## START Text segment

# Regular Expressions in Python

## What is a Regular Expression?
It's a string pattern written in a compact syntax, that allows us to quickly check whether a given string matches or contains a given pattern. 

Regular expressions are helpful, but not many non-programmers know about them even though most modern text editors and word processors, such as Microsoft Word or OpenOffice, have find and find-and-replace features that can search based on regular expressions. Regular expressions are huge time-savers, not just for software users but also for programmers.

In Python, regular expressions are supported by the `re` module. That means that if you want to start using them in your Python scripts, you have to `import` this module with the help of `import`

In [1]:
import re

In [11]:
for i in dir(re):
    print(i, end=" , ")

A , ASCII , DEBUG , DOTALL , I , IGNORECASE , L , LOCALE , M , MULTILINE , RegexFlag , S , Scanner , T , TEMPLATE , U , UNICODE , VERBOSE , X , _MAXCACHE , __all__ , __builtins__ , __cached__ , __doc__ , __file__ , __loader__ , __name__ , __package__ , __spec__ , __version__ , _alphanum_bytes , _alphanum_str , _cache , _compile , _compile_repl , _expand , _locale , _pattern_type , _pickle , _subx , compile , copyreg , enum , error , escape , findall , finditer , fullmatch , functools , match , purge , search , split , sre_compile , sre_parse , sub , subn , template , 

In [12]:
print(len(dir(re)))

58


In [13]:
help(re)

Help on module re:

NAME
    re - Support for regular expressions (RE).

MODULE REFERENCE
    https://docs.python.org/3.6/library/re
    
    The following documentation is automatically generated from the Python
    source files.  It may be incomplete, incorrect or include features that
    are considered implementation detail and may vary between Python
    implementations.  When in doubt, consult the module reference at the
    location listed above.

DESCRIPTION
    This module provides regular expression matching operations similar to
    those found in Perl.  It supports both 8-bit and Unicode strings; both
    the pattern and the strings being processed can contain null bytes and
    characters outside the US ASCII range.
    
    Regular expressions can contain both special and ordinary characters.
    Most ordinary characters, like "A", "a", or "0", are the simplest
    regular expressions; they simply match themselves.  You can
    concatenate ordinary characters, so last mat

In [16]:
help(re.compile)

Help on function compile in module re:

compile(pattern, flags=0)

## END Text segment

Job:
Pick up the regular expressions tutorial at the point where it stops and continue it. The entries have nothing to do with the regular expressions tutorial.

## START Entries shown

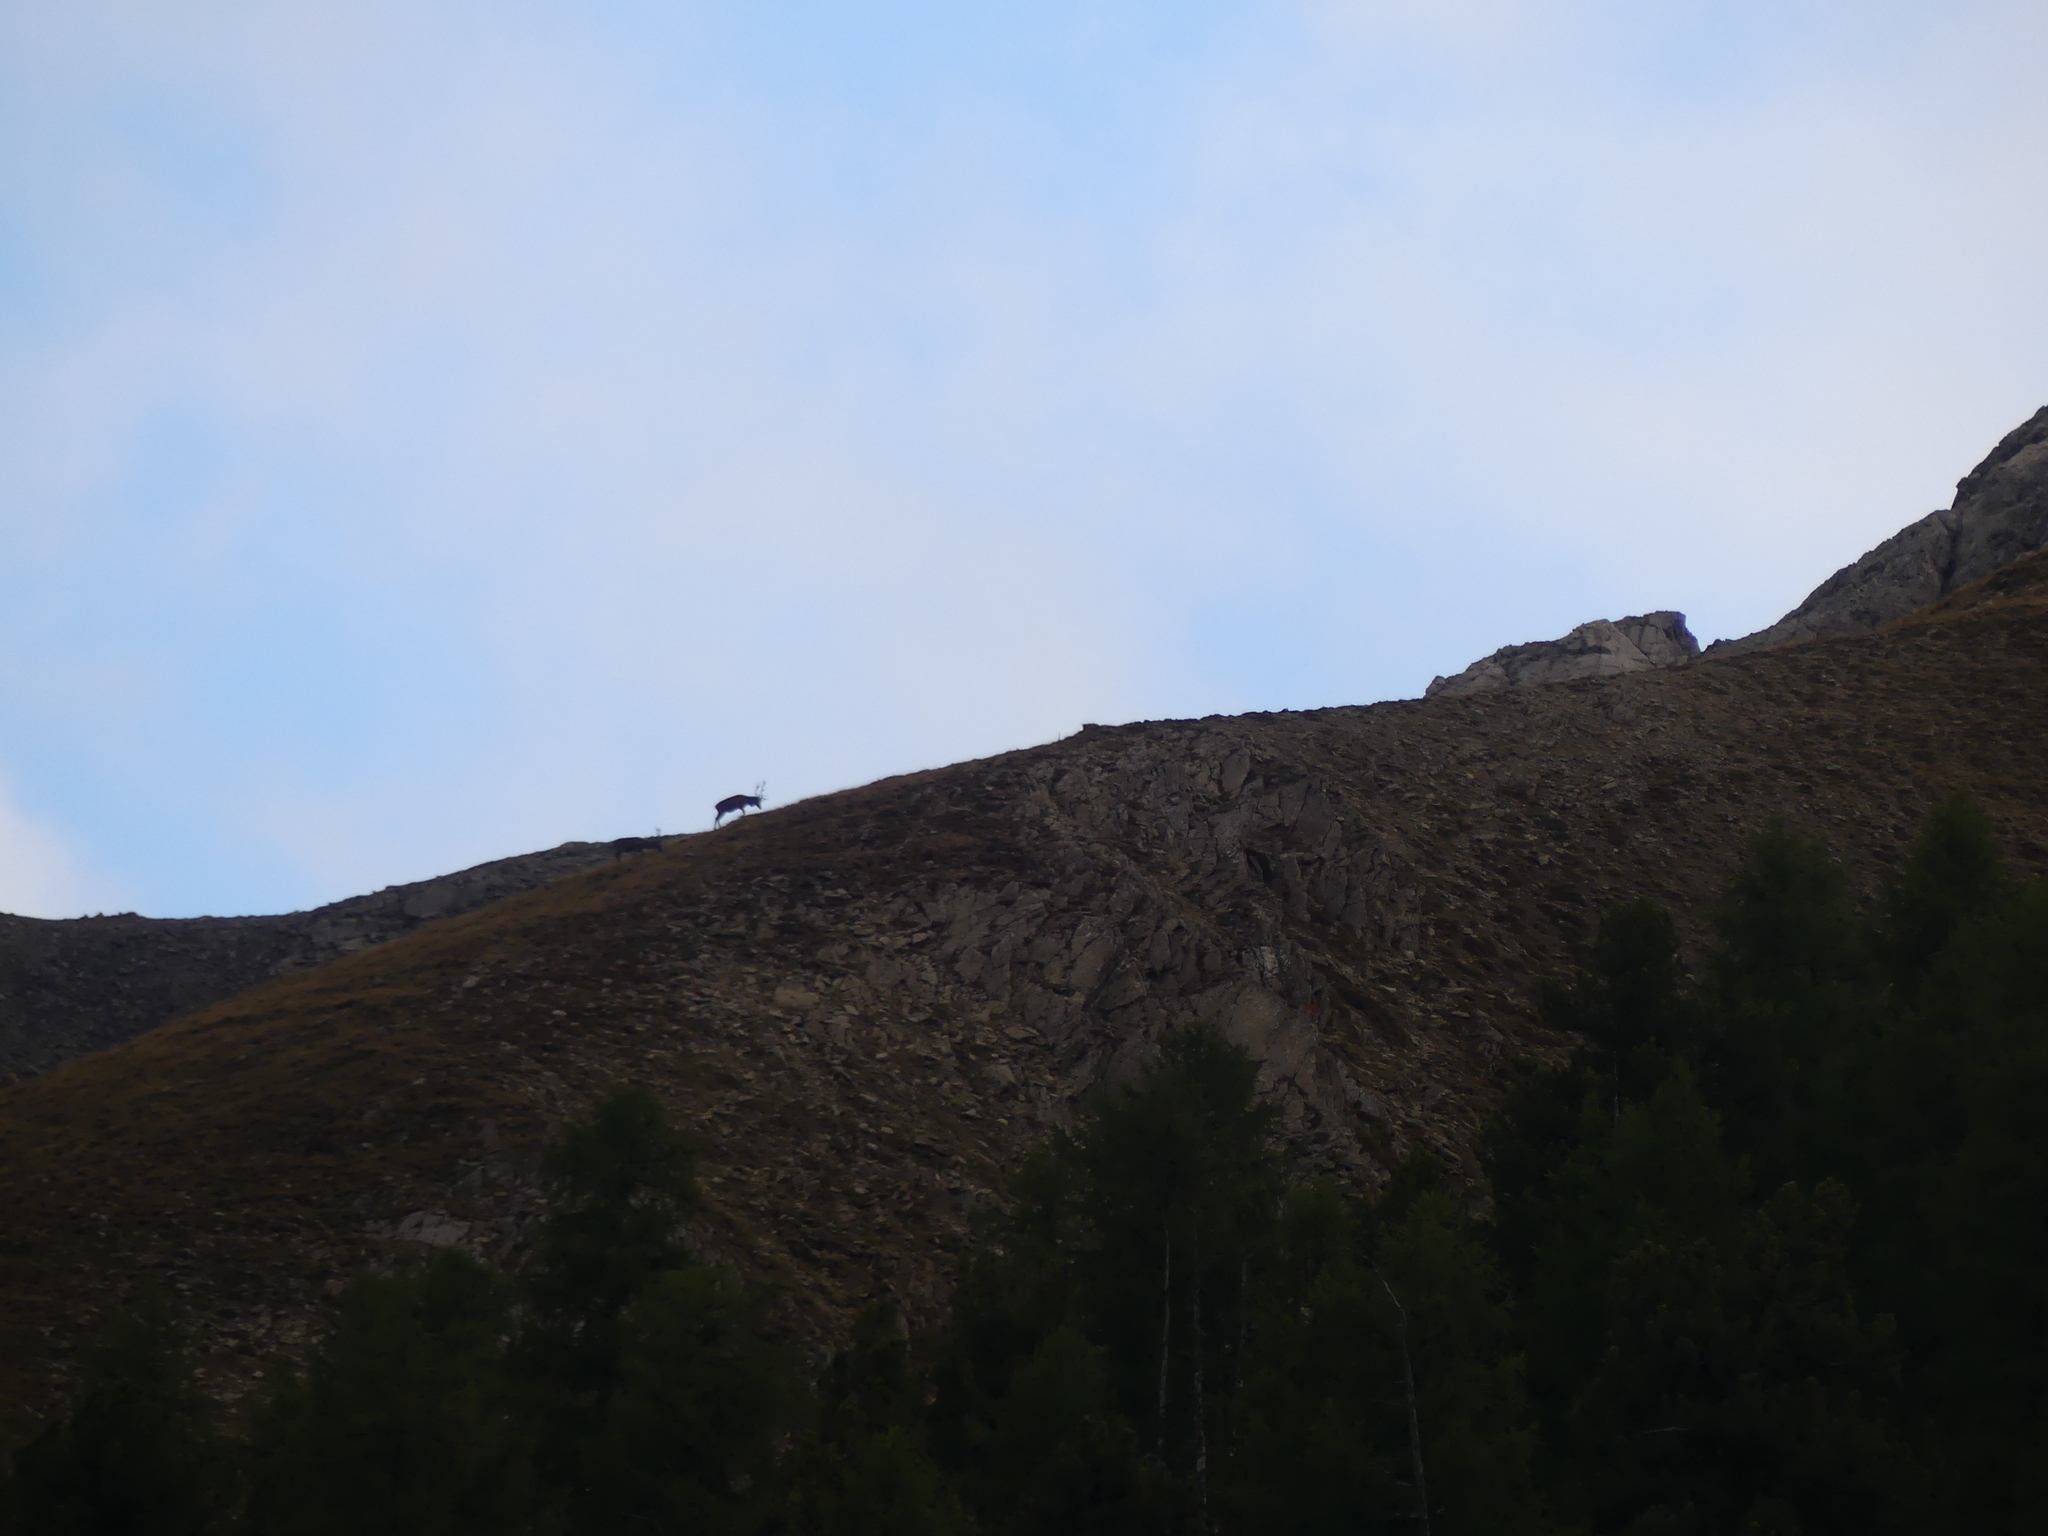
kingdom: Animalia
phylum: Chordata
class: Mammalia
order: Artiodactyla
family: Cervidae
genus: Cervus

## END Entries shown
## START Entries shown

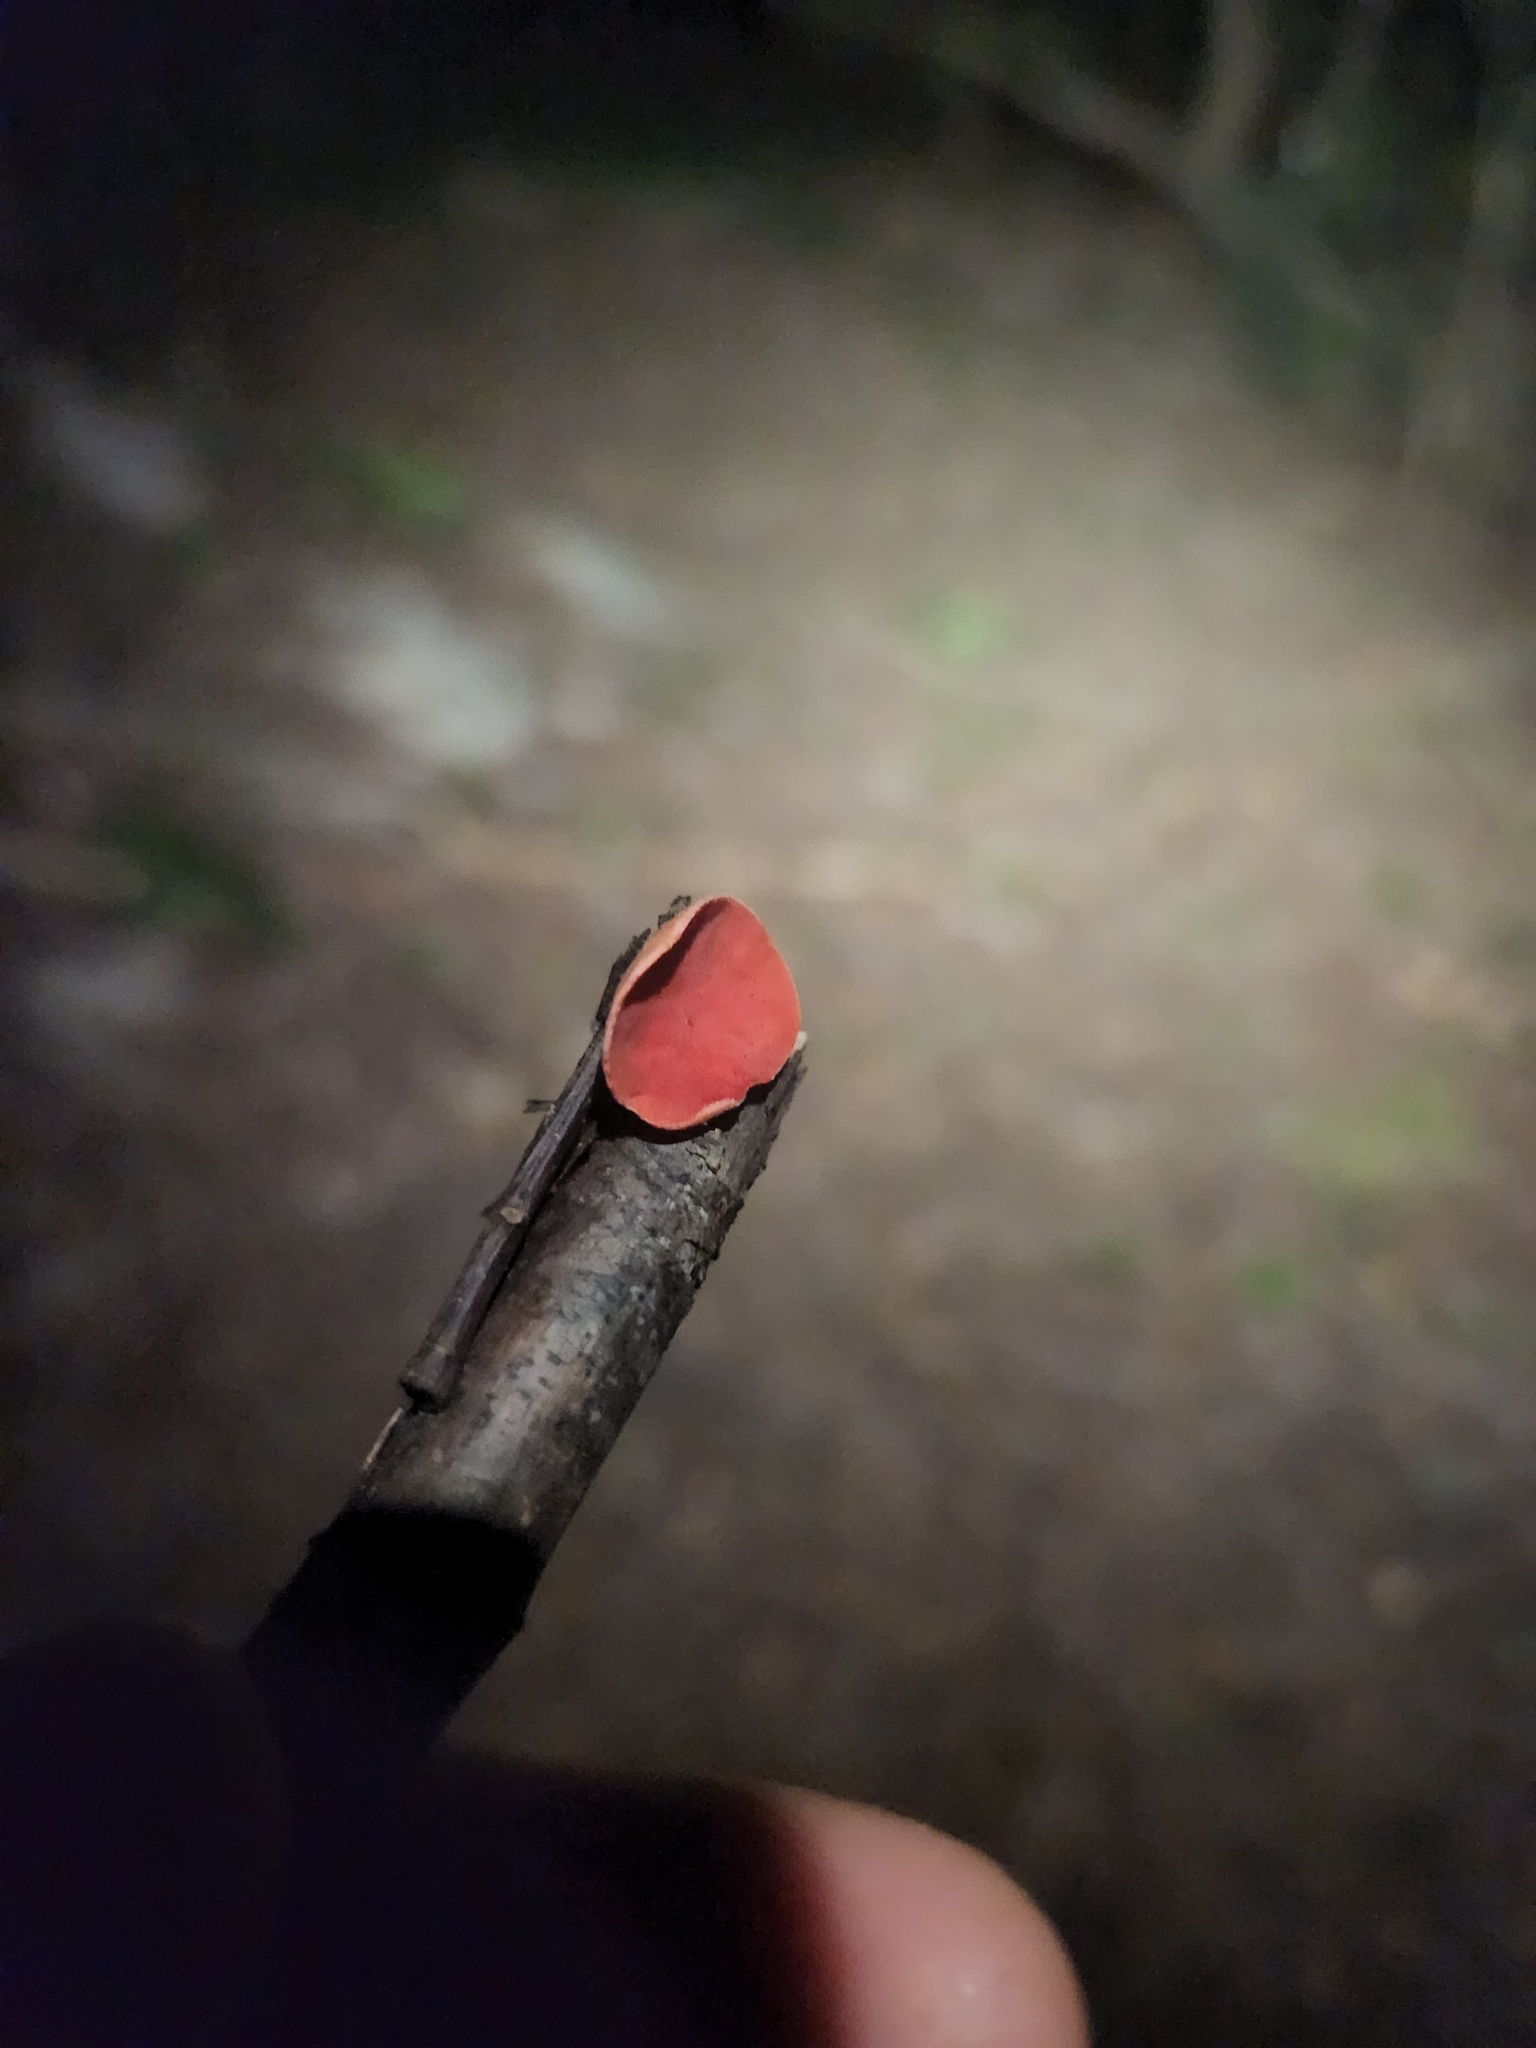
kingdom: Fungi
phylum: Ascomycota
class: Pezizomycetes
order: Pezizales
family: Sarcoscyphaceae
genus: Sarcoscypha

## END Entries shown
## START Entries shown

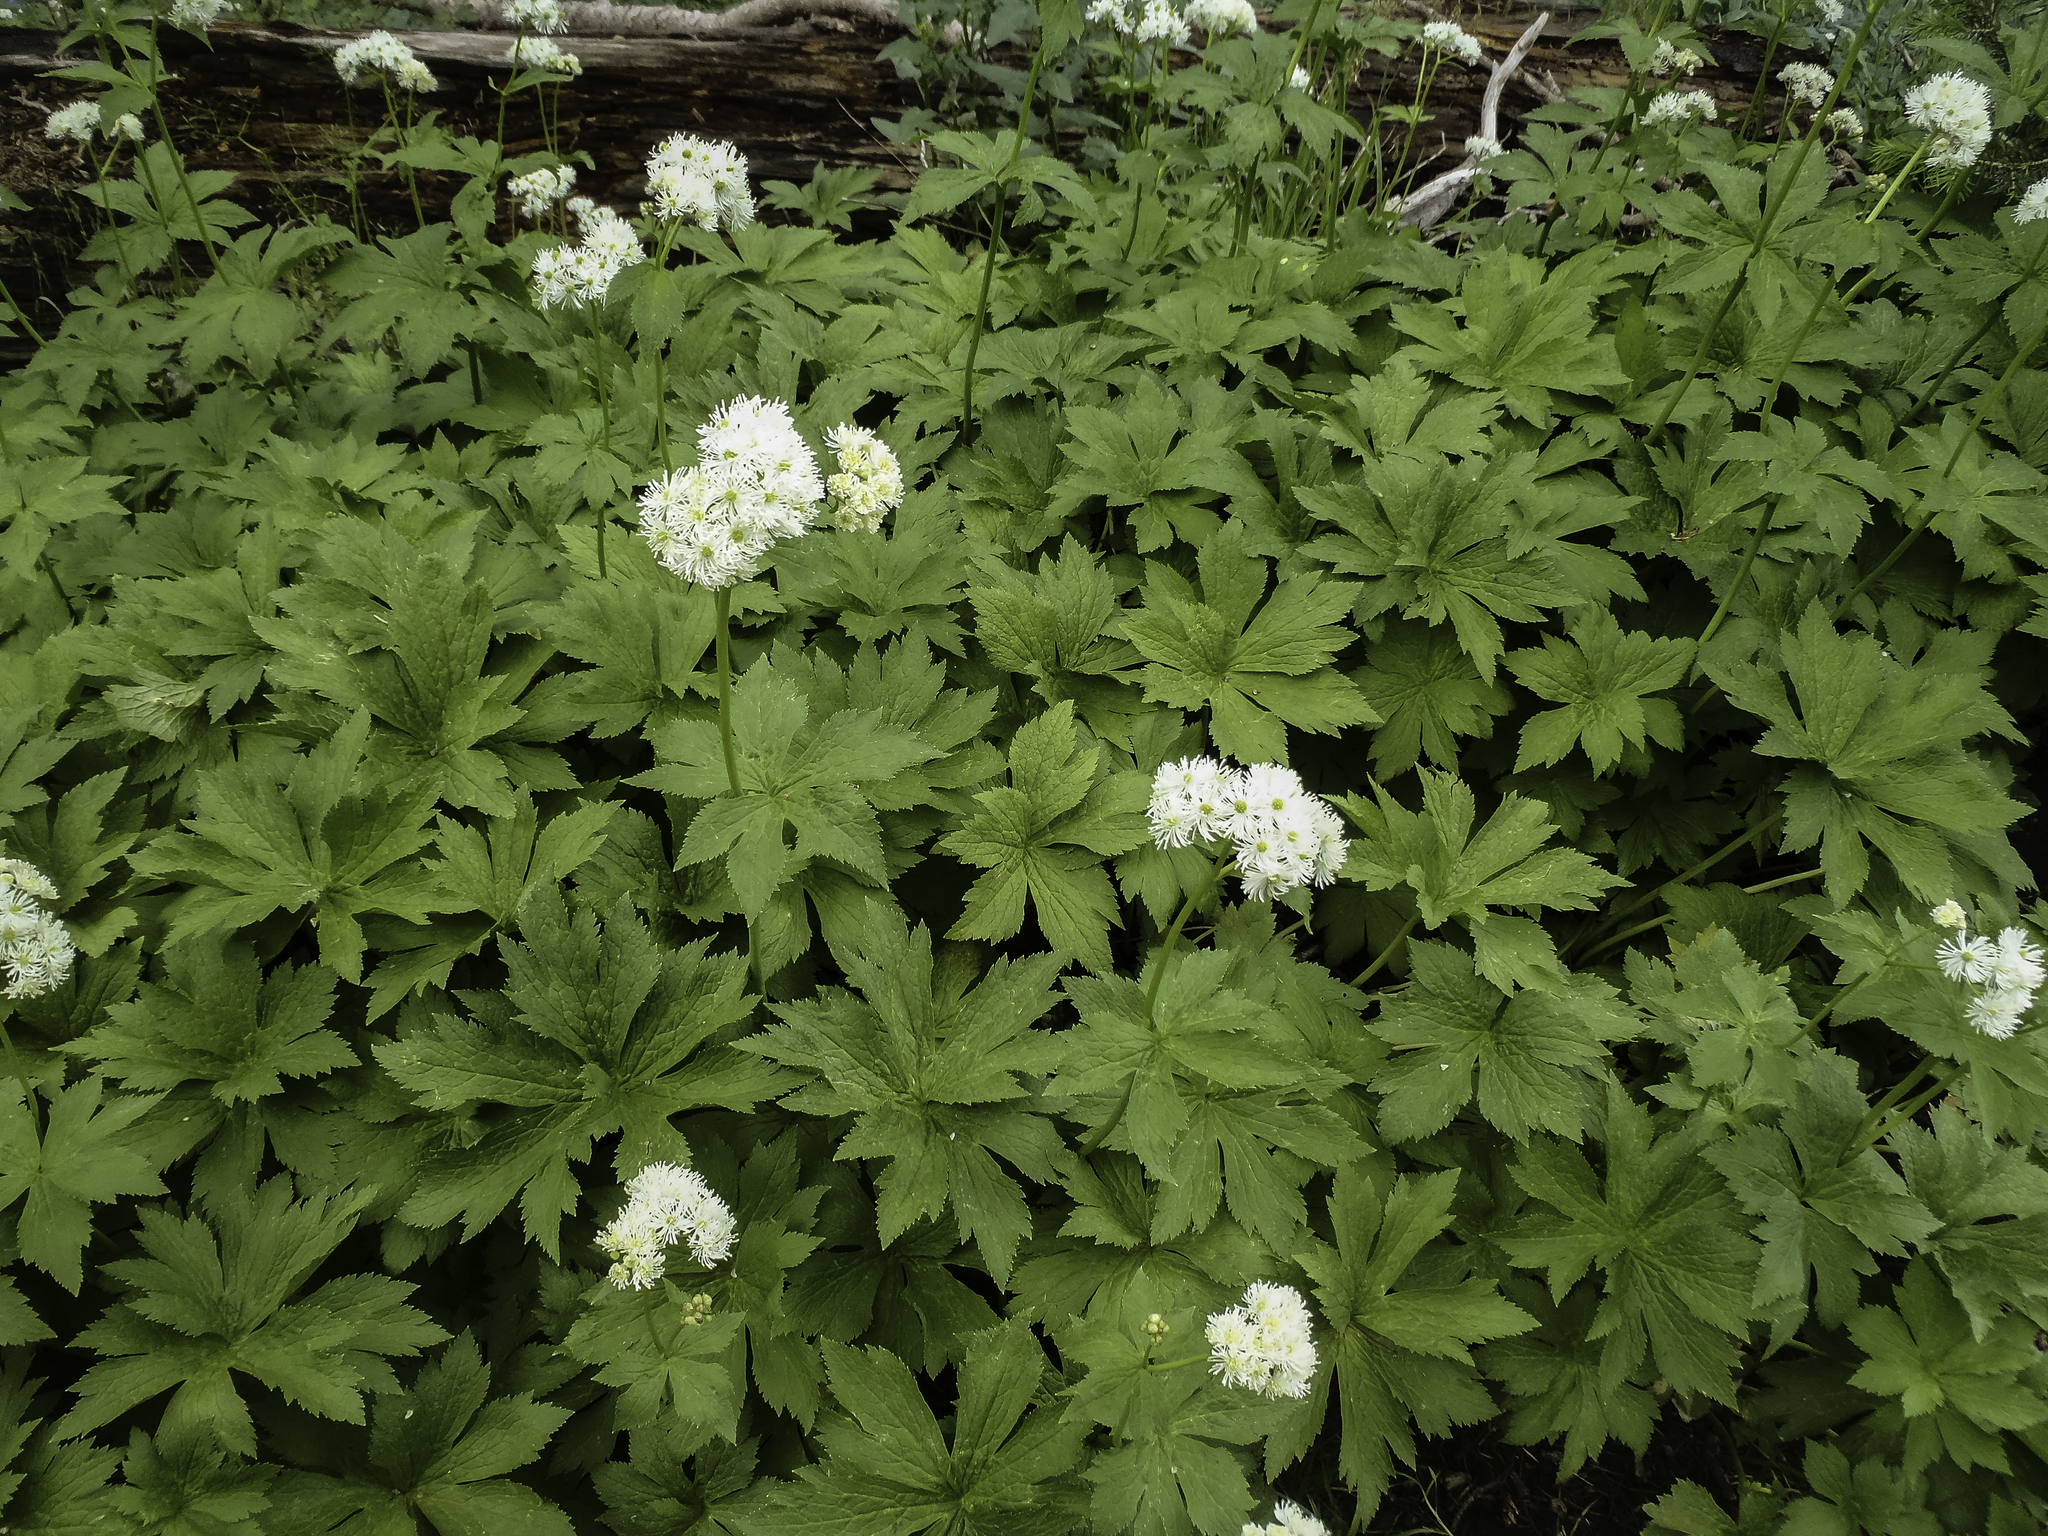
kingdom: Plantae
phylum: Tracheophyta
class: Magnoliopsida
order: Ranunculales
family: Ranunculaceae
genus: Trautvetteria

## END Entries shown

Answer below:
    Compile a regular expression pattern, returning a pattern object.



In [19]:
help(re.purge)

Help on function purge in module re:

purge()
    Clear the regular expression caches



## Special Characters
`^` | Matches the expression to its right at the start of a string. It matches every such instance before each `\n` in the string.

`$` | Matches the expression to its left at the end of a string. It matches every such instance before each `\n` in the string.

`.` | Matches any character except line terminators like `\n`.

`\ `| Escapes special characters or denotes character classes.

`A|B` | Matches expression `A` or `B`. If `A` is matched first, `B` is left untried.

`+` | Greedily matches the expression to its left 1 or more times.

`*`| Greedily matches the expression to its left 0 or more times.

`?` | Greedily matches the expression to its left 0 or 1 times. But if `?` is added to qualifiers (`+`, `*`, and `?` itself) it will perform matches in a non-greedy manner.

`{m}` | Matches the expression to its left `m` times, and not less.

`{m,n}` | Matches the expression to its left `m` to `n` times, and not less.

`{m,n}?` | Matches the expression to its left `m` times, and ignores `n`.

## Character Classes (a.k.a. Special Sequences)
`\w` | Matches alphanumeric characters, which means `a-z`, `A-Z`, and `0-9`. It also matches the underscore,` _`.

`\d` | Matches digits, which means `0-9`.

`\D` | Matches any non-digits.

`\s` | Matches whitespace characters, which include the `\t`, `\n`, `\r`, and space characters.

`\S`| Matches non-whitespace characters.

`\b` | Matches the boundary (or empty string) at the start and end of a word, that is, between `\w` and `\W`.

`\B` | Matches where `\b` does not, that is, the boundary of `\w` characters.

`\A` | Matches the expression to its right at the absolute start of a string whether in single or multi-line mode.

`\Z` | Matches the expression to its left at the absolute end of a string whether in single or multi-line mode.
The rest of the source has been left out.